Design Decisions That Maximize Robustness

  1. 80-character prompt prefix matching — Long enough to distinguish between call types (title generation vs. orchestrator vs. sub-agent) but short enough that minor prompt edits don't break replay. The prefix is extracted during recording by the fixture's transform callback.

  2. Field-name-aware ID extraction — The IdRemapper only compares fields named id or ending with Id (e.g., workflowId, executionId). This prevents false mappings from execution output data, web content, or other string fields that happen to differ between runs.

  3. Per-role trace cursors — The TraceIndex groups events by agentRole with independent cursors. This handles interleaved orchestrator and sub-agent calls naturally, without requiring a single global sequence that breaks when parallelism changes.

  4. Shared state across runs — The TraceIndex and IdRemapper are shared across all runs within one test (orchestrator run, background task follow-up, delegated sub-agent). This means a workflowId learned in run 1 is available for remapping in run 2.

  5. Request body stripping — During recording, LLM request bodies are replaced with just the prompt prefix.

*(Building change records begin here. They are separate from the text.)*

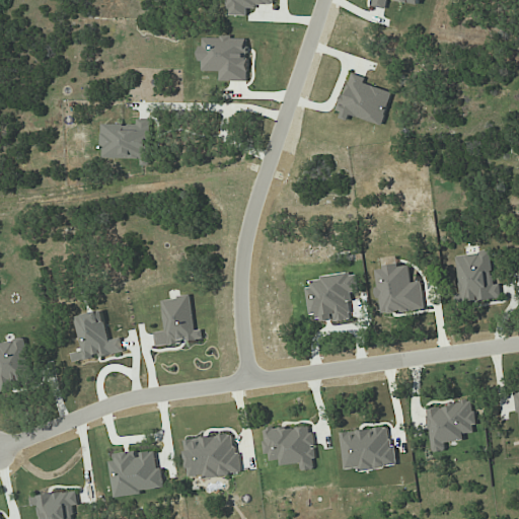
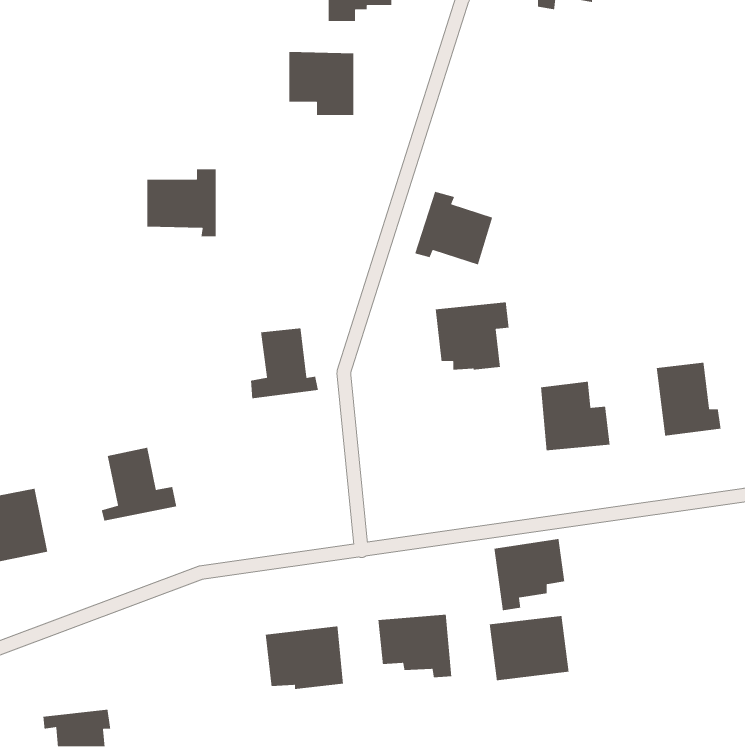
building: [336,73,390,125] -> [414,191,493,265]
building: [305,273,357,320] -> [435,302,510,370]
building: [154,295,202,345] -> [250,327,319,399]
building: [425,400,474,451] -> [493,538,565,611]
building: [109,450,163,495] -> none

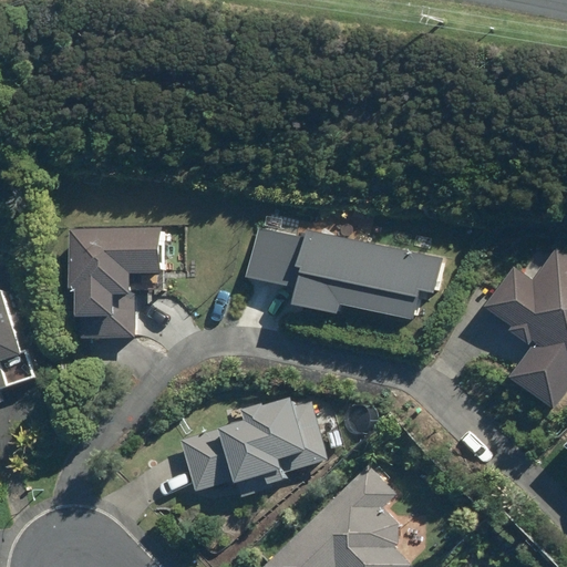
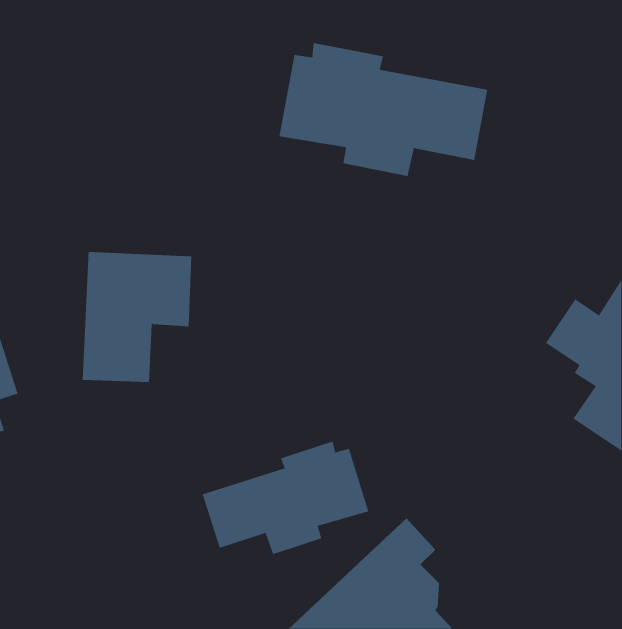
building: none -> [279,42,488,177]
building: [239,220,449,317] -> none

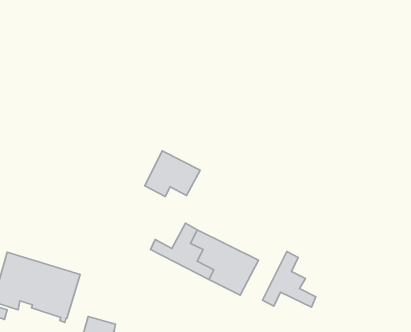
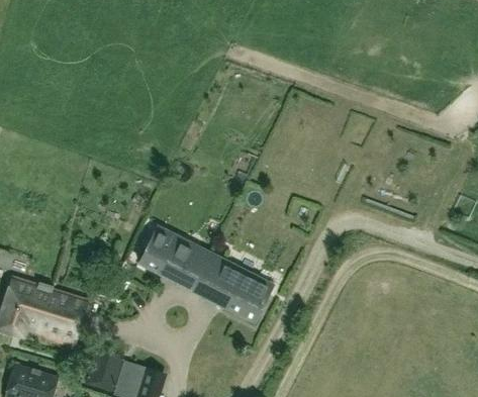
building: [145,151,200,197] -> [139,226,197,274]
building: [262,251,316,307] -> none

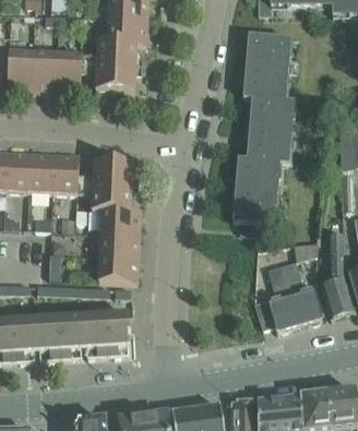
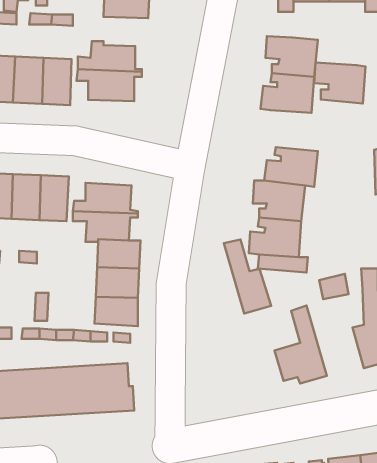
building: [109,16,147,43] -> none
building: [251,96,295,131] -> [314,63,365,103]
building: [283,260,323,323] -> [224,239,271,313]

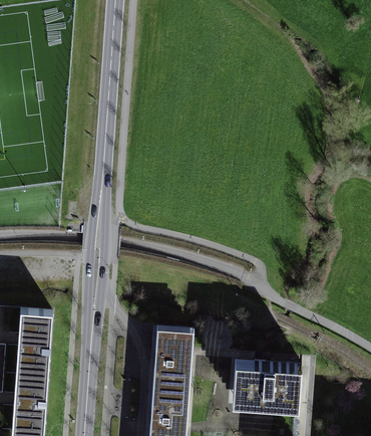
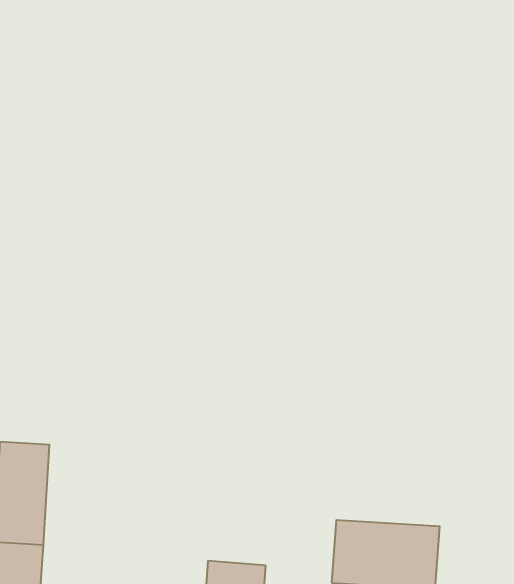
building: [152,330,194,392] -> none

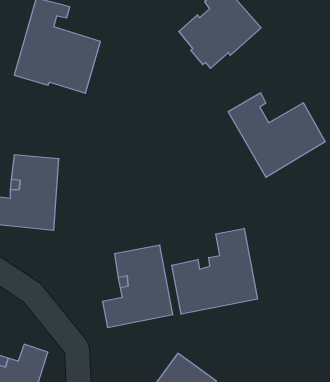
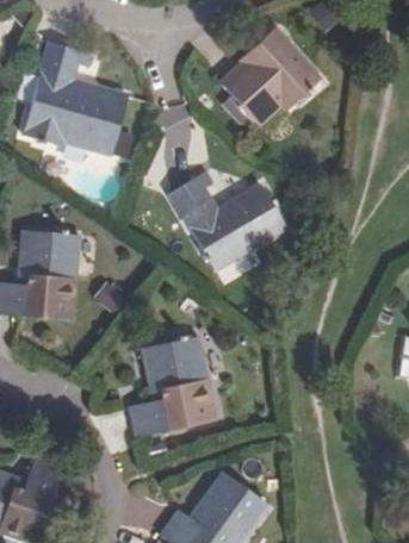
building: [228,93,325,177] -> [168,169,285,270]
building: [172,228,257,314] -> none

This means the recorded expectations don't encode tool results, conversation history, or any other dynamic content. Replay stays deterministic regardless of what tools return.

Keeping Tests Stable

  • Prefer small, focused test scenarios. A test that sends "build a workflow that sends an email" exercises fewer tools than "build a workflow, run it, debug the failure, and fix it". Fewer tools = fewer points of divergence.
  • Re-record the specific test that broke, not all tests. Each test has independent recordings.
  • After re-recording, always verify replay by running without the API key. A successful recording doesn't guarantee a successful replay — the IdRemapper needs to learn the right mappings.
  • When changing prompts, check if the first 80 characters of the system prompt changed. If they did, all tests using that agent type need re-recording.

Adding New Tests

  1. Write the spec in tests/e2e/instance-ai/ using the existing fixtures:

    import { test, expect, instanceAiTestConfig } from './fixtures';
    test.use(instanceAiTestConfig);
    
  2. Record by running with ANTHROPIC_API_KEY. The fixture automatically saves proxy expectations and trace.jsonl.

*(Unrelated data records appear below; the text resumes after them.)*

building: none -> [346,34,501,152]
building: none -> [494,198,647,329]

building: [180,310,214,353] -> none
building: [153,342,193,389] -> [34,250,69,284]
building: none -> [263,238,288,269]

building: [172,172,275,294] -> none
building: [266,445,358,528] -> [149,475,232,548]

  3. Verify replay by running without the key.

  4. Classify any new tools: If the test exercises tools that need external services, add them to PURE_REPLAY_TOOLS in trace-replay.ts.

  5. Use identity-based assertions for thread lookups — getThreadByTitle() instead of positional selectors like .last(). Tests run in parallel and share containers; positional selectors break when other tests create threads.

Troubleshooting

"Trace exhausted for role X"

The agent made more tool calls than were recorded. The LLM response diverged, possibly due to a prompt change. Re-record the test.

"Tool mismatch at step N"

The agent called a different tool than expected at this point in the sequence. The agent took a different path than the recording. Re-record the test.

ECONNRESET from MockServer

Transient error when multiple parallel workers load expectations simultaneously. The ProxyServer.withRetry() handles this with exponential backoff (3 retries, 500ms/1s/2s). If persistent, check MockServer container health.

Missing expectations directory

Tests without recorded proxy expectations (e.g., "should display empty state") have no expectations folder. The loadExpectations method handles ENOENT gracefully by skipping.

Thread assertions failing in parallel

If using .last(), .first(), or count-based assertions on sidebar threads, they will be flaky when tests run in parallel. Always use getThreadByTitle() with the LLM-generated title from the recording.

Preview iframe not loading

If Tier 1 tools aren't creating real DB state, the preview iframe will show nothing. Check that the IdRemapper is learning mappings correctly — look for workflowId in the trace.jsonl and verify the tool is executing (not pure-replaying).